"I have hedge fund managers literally in tears on the phone..." - a London broker, quoted this week
ODD THINGS were happening to the price of Volkswagen - the world's third-largest auto-maker - long before it leapt 187% higher inside two days at the end of October. For a brief moment, and amid the worst-ever stock market rout in history, VW became the planet's most highly-valued corporation bar none at the end of October.
Yet it was already worth more than all other European and US car-makers combined. And VW's stock hadn't fallen but risen during 2008 to date - an odd move for the "people's car" marque.
Like everyone else, after all, VW is facing a global recession. Its peers, in contrast, have either collapsed or drifted lower, led by the 90% rout in GM shares. So betting that VW would also fall in due course thus looked a safe bet. So safe, in fact, you might wonder why wealthy investors and large institutions would bother paying a hedge fund to take that bet for them.
Maybe it's the "prime broker" access to exotic markets offshore...enabling bearish US investors to profit even after short-selling in GM and Ford was banned this September. Or perhaps it's the uniform that draws in the punters - you know, the bepoke lounge suit, open-necked cashmerello shirt, thickly fudged hair and (for extra "bite me!" pizazz) a pair of kooky nerd glasses.
Because it surely can't be the fees...starting, or so legend has it, at 2% flat plus 20% of any gains you might make. And legend might be all that remains of the bubble in hedge funds by the time the global meltdown in finance is finished.
We'll get round to that in Part II. Because back in VW's stock, fresh madness showed up in mid-September, starting with a series of short, sharp jerks higher. VW's stock doubled in price - and doubled on wildly erratic volume - even as Chinese car sales were reported one-tenth lower for August. SUV sales in the US sank by one-half from the same time last year.

▶ Work instruction:
Resume the account of Volkswagen's stock surge from the point where it stops.

▶ Page images and extracted text:

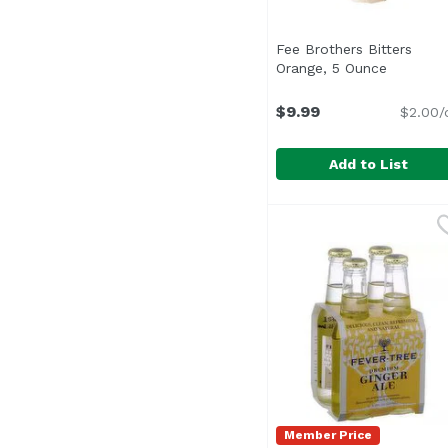
Fee Brothers Bitters
Orange, 5 Ounce
Open pro
$9.99
$2.00/
Add to List
Fee Brothers Bitters 
Fee Brothers
The fine flavor of thi
Member Price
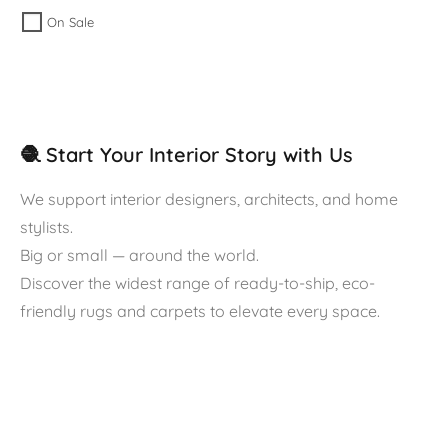
On Sale
🧶 Start Your Interior Story with Us
We support interior designers, architects, and home
stylists.
Big or small — around the world.
Discover the widest range of ready-to-ship, eco-
friendly rugs and carpets to elevate every space.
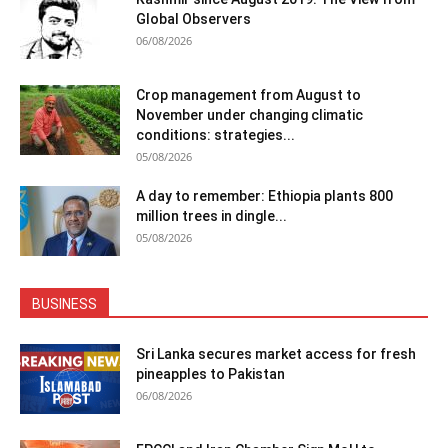
Global Observers
06/08/2026
Crop management from August to
November under changing climatic
conditions: strategies...
05/08/2026
A day to remember: Ethiopia plants 800
million trees in dingle...
05/08/2026
BUSINESS
Sri Lanka secures market access for fresh
pineapples to Pakistan
06/08/2026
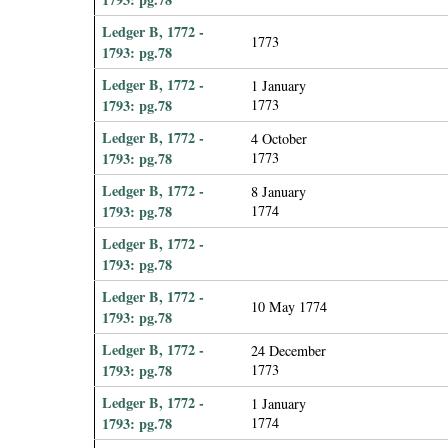
Ledger B, 1772 -
1773
1793: pg.78
Ledger B, 1772 -
1 January
1793: pg.78
1773
Ledger B, 1772 -
4 October
1793: pg.78
1773
Ledger B, 1772 -
8 January
1793: pg.78
1774
Ledger B, 1772 -
1793: pg.78
Ledger B, 1772 -
10 May 1774
1793: pg.78
Ledger B, 1772 -
24 December
1793: pg.78
1773
Ledger B, 1772 -
1 January
1793: pg.78
1774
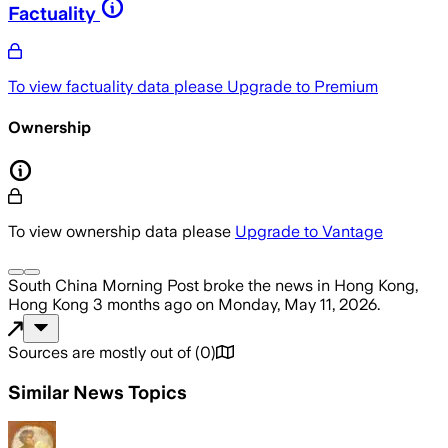
Factuality
To view factuality data please
Upgrade to Premium
Ownership
To view ownership data please
Upgrade to Vantage
South China Morning Post
broke the news
in Hong Kong,
Hong Kong
3 months ago
on
Monday, May 11, 2026
.
Sources are mostly out of
(
0
)
Similar News Topics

▶ Response to the task:
Oh sure, the price of VW then fell (and fell hard), but only back to a two-month low of €200. And then, for all those hedge funds waiting to make a killing when reality bit, came the gotterdämmerung in Frankfurt's Xetra Dax market...
Monday, 27th Oct., saw an Arctic chill blow freezing winds and even snow down into Western Europe. It also saw luxury car-marque Porsche exercise options to buy almost 40% of VW's shares.
That not only caught bearish hedge funds napping. It also took Porsche's holding to a massive 74.1% of all shares in issue. And so with the Germany state of Saxony holding a further twenty per cent (the car maker's main operations are based there), the VW bears were left scrambling to buy back their shorts.
The pool of stock available outside Porsche and Saxony's investment, however, is now less than half the size needed. Oh...bother!
"I have hedge fund managers literally in tears on the phone," said one London broker to the financial press. The host of BBC's Today program couldn't stifle his mirth. Even the Financial Times - an essential prop for any "wild cat" hedge fund setting up shop amid the last decade's bubble in credit and leverage - got in a dig:
"Porsche used to be the emblem of a go-go City trader. Now it has become one," guffawed the Lex column before the true craziness broke. "Fast cars and fast money make a terrible combination."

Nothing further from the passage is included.